Après Kiev, Niamey ! La guerre froide qui vient de se réchauffer en Ukraine atteindra peut-être son incandescence sous le climat torride du Sahel. Cela a commencé par une série de coups d’Etat, cela finira si l’on n’y prend garde par l’embrasement général.
Que voulez-vous, le mur de Berlin est tombé et avec lui, la carte issue de l’après-guerre. Le monde se recompose. Une nouvelle ère se dessine. Un nouveau partage de l’Afrique est en vue.
Dans Le temps qui reste, le célèbre journaliste Jean Daniel parlait de « seuil de colonisabilité ». De toute évidence, l’Asie et l’Amérique latine l’ont franchi. Le continent noir demeure, lui, taillable et colonisable à merci. Normal, il lui a manqué ce qu’il faut pour générer une société forte, moderne, ouverte au progrès économique et social : le leader, le bon, l’homme de la situation. Jusqu’ici, il n’a eu que des illuminés, des populistes et des satrapes, comme cela se disait jadis dans les fiévreuses réunions de la FEANF (Fédération des Etudiants d’Afrique Noire en France).

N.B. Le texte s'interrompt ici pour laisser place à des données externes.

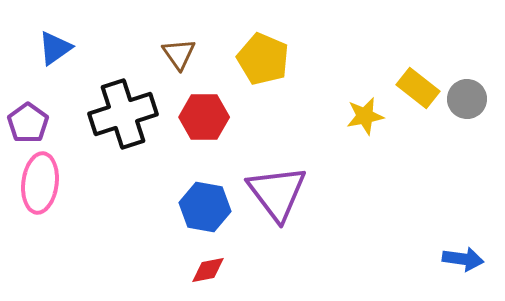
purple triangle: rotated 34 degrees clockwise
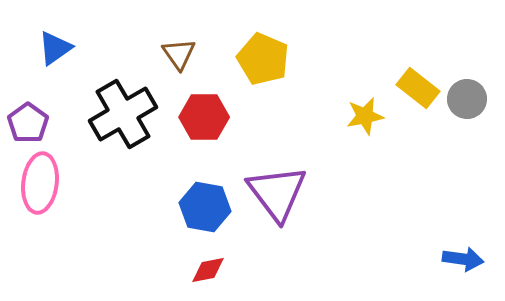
black cross: rotated 12 degrees counterclockwise
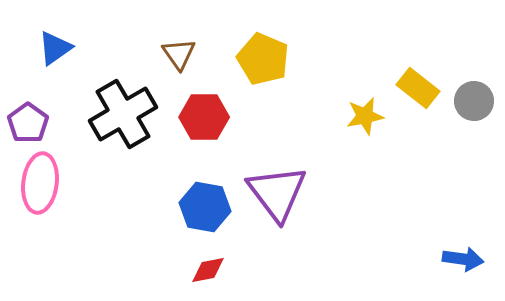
gray circle: moved 7 px right, 2 px down
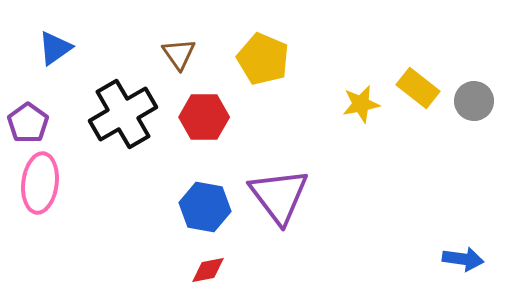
yellow star: moved 4 px left, 12 px up
purple triangle: moved 2 px right, 3 px down
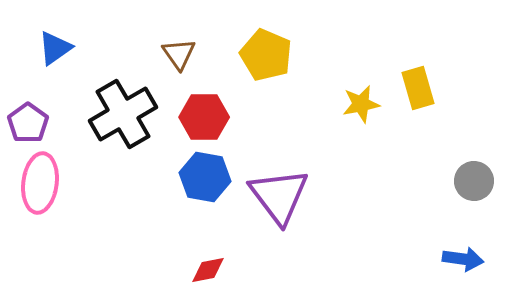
yellow pentagon: moved 3 px right, 4 px up
yellow rectangle: rotated 36 degrees clockwise
gray circle: moved 80 px down
blue hexagon: moved 30 px up
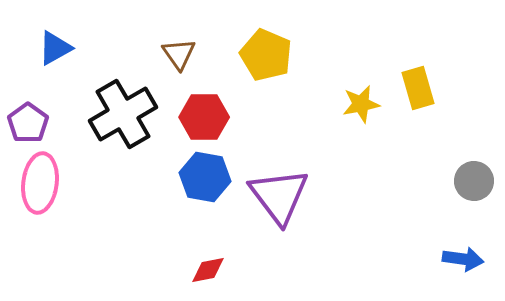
blue triangle: rotated 6 degrees clockwise
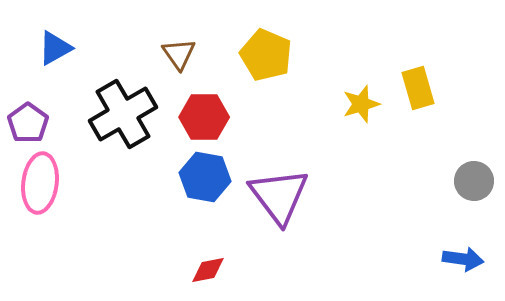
yellow star: rotated 6 degrees counterclockwise
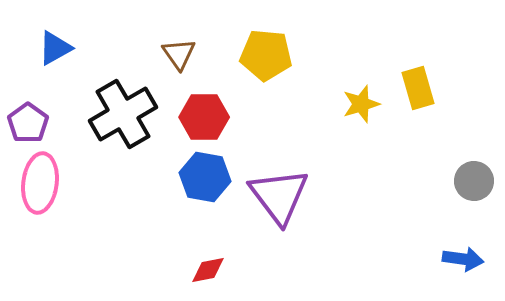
yellow pentagon: rotated 18 degrees counterclockwise
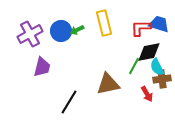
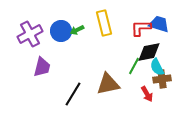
black line: moved 4 px right, 8 px up
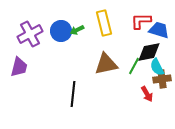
blue trapezoid: moved 6 px down
red L-shape: moved 7 px up
purple trapezoid: moved 23 px left
brown triangle: moved 2 px left, 20 px up
black line: rotated 25 degrees counterclockwise
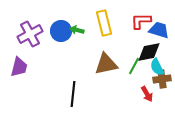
green arrow: rotated 40 degrees clockwise
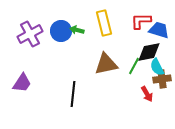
purple trapezoid: moved 3 px right, 16 px down; rotated 20 degrees clockwise
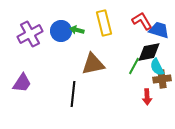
red L-shape: moved 1 px right; rotated 60 degrees clockwise
brown triangle: moved 13 px left
red arrow: moved 3 px down; rotated 28 degrees clockwise
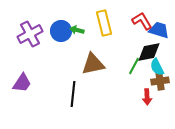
brown cross: moved 2 px left, 2 px down
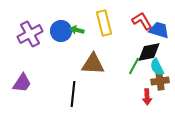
brown triangle: rotated 15 degrees clockwise
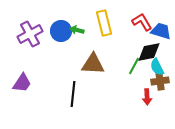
red L-shape: moved 1 px down
blue trapezoid: moved 2 px right, 1 px down
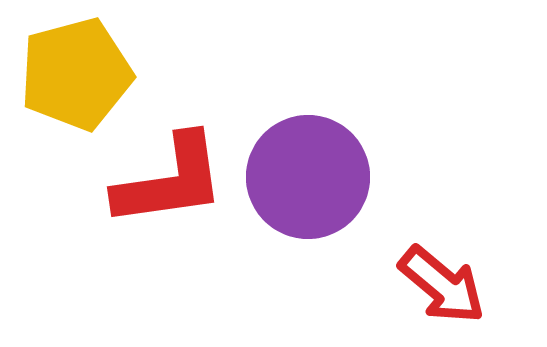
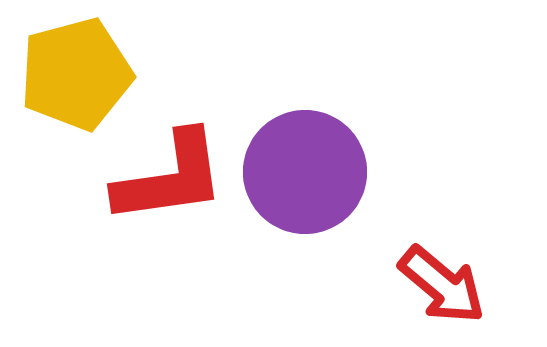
purple circle: moved 3 px left, 5 px up
red L-shape: moved 3 px up
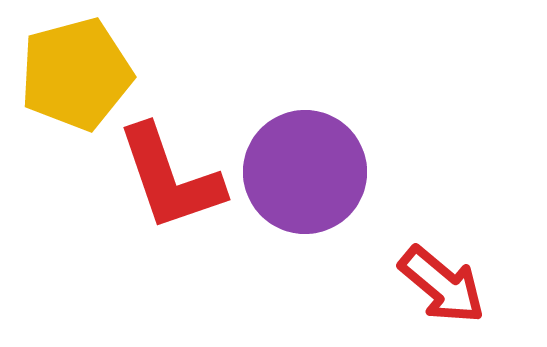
red L-shape: rotated 79 degrees clockwise
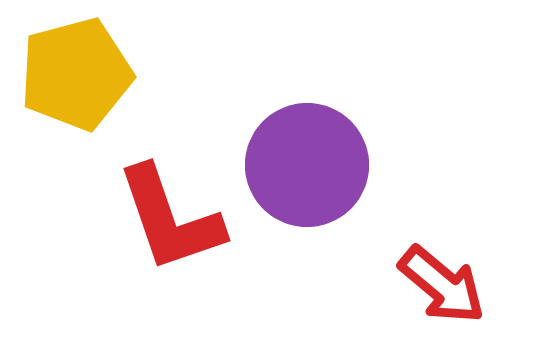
purple circle: moved 2 px right, 7 px up
red L-shape: moved 41 px down
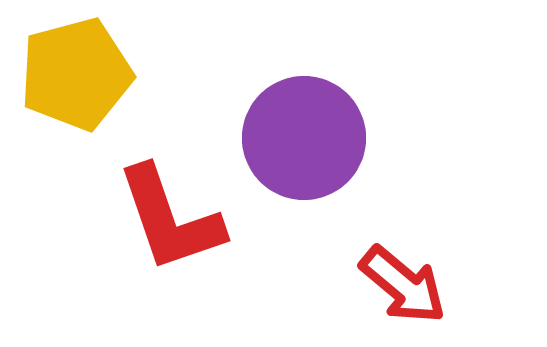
purple circle: moved 3 px left, 27 px up
red arrow: moved 39 px left
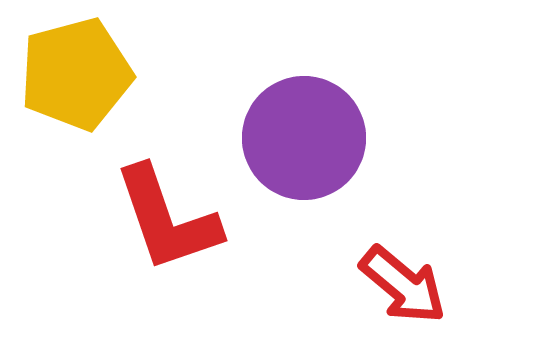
red L-shape: moved 3 px left
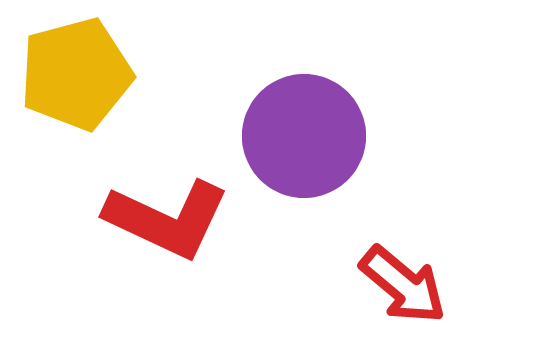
purple circle: moved 2 px up
red L-shape: rotated 46 degrees counterclockwise
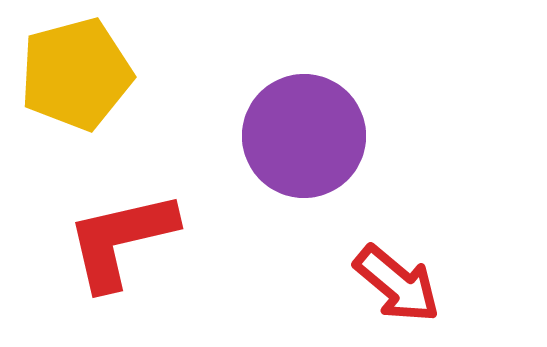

Nos dirigeants ont passé leur temps ou à se soumettre, ou à dénoncer ou à revendiquer. Avec la pertinence qui est la sienne, Alioune Tine, le président du RADDHO (Réseau Africain des Droits de l’Homme) a déploré ici, il y a peu, l’absence cruelle d’une géopolitique africaine. La rancœur et le ressentiment n’en font pas une. En gros, nous avons manqué de cynisme, j’allais dire, de machiavélisme.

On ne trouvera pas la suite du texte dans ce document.